:: Цель a ::
Перепиши в виде JSON-списка строки таксономических записей от строки с "order: Lepidoptera" до конца записей включительно: каждую строку дай отдельным значением списка, пустые строки пропусти. Картинки в ответ не включай.

:: Фрагмент текста ::
********

Однако Росбах и Лейтен были далеко, а русские совсем рядом, и король-победитель ничем не мог помочь своему королевскому городу, чтобы защитить его от неминуемой опасности. Разве Росбах и Лейтен могли помешать вторжению победителей при Грос-Егерсдорфе? Жители разрывались между патриотической гордостью и естественным страхом. Берлинское правительство уверяло, что нет никаких оснований опасаться наступления Фермора. Но постоянно, при каждом появлении казаков в междуречье Мемеля и Немана поднималась тревога. Богатые жители Кёнигсберга бежали в Данциг, а обитатели окрестностей — в Кёнигсберг. Участились набеги русской кавалерии, уже похожие на разведку. В декабре Рязанов выступил из Мемеля, эскадроны Броуна покинули Телыпи, а кавалерия Штофе льна наступала из Ворн. В авангарде по всем направлениям передвигались донцы Краснощекова.

********

:: Данные для обработки ::
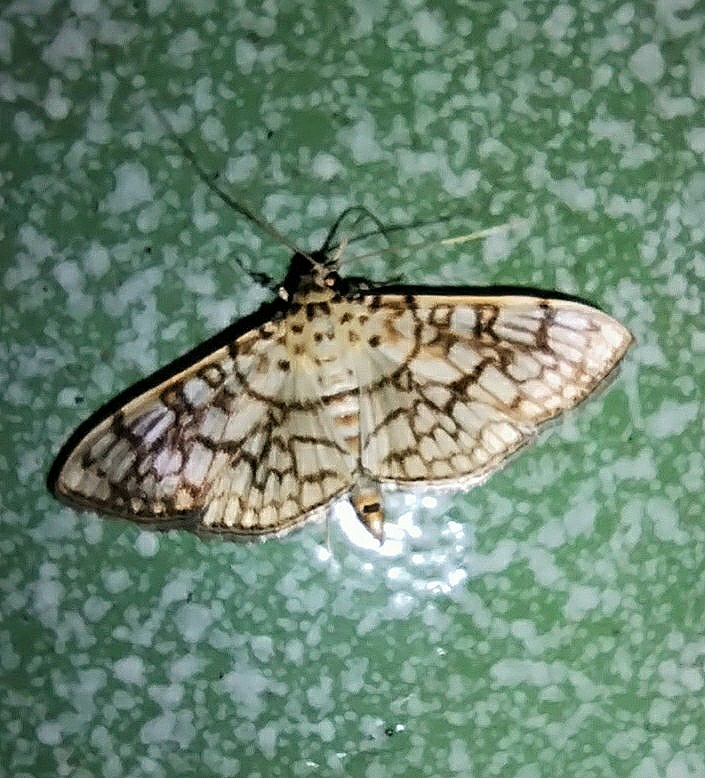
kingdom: Animalia
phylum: Arthropoda
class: Insecta
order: Lepidoptera
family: Crambidae
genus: Haritalodes
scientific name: Haritalodes derogata
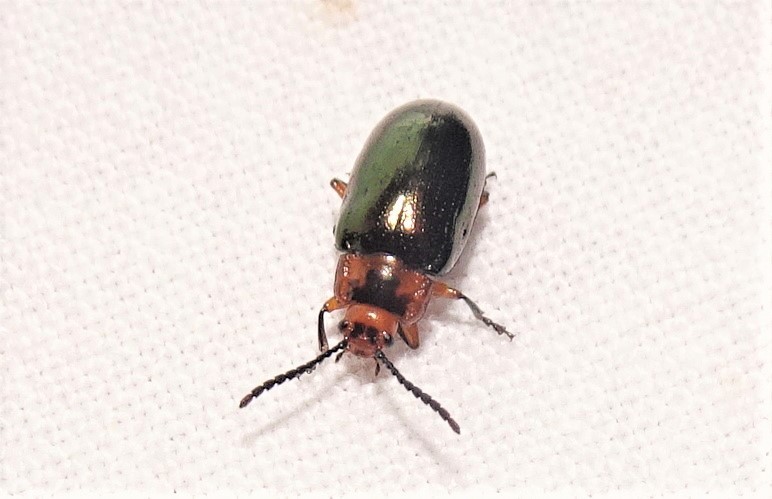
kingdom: Animalia
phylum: Arthropoda
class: Insecta
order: Coleoptera
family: Chrysomelidae
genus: Lamprolina
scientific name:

********

:: Цель b ::
Куда, согласно фрагменту текста, бежали богатые жители Кёнигсберга?

:: Решение a ::
[
  "order: Lepidoptera",
  "family: Crambidae",
  "genus: Haritalodes",
  "scientific name: Haritalodes derogata",
  "kingdom: Animalia",
  "phylum: Arthropoda",
  "class: Insecta",
  "order: Coleoptera",
  "family: Chrysomelidae",
  "genus: Lamprolina",
  "scientific name:"
]

:: Решение b ::
В Данциг.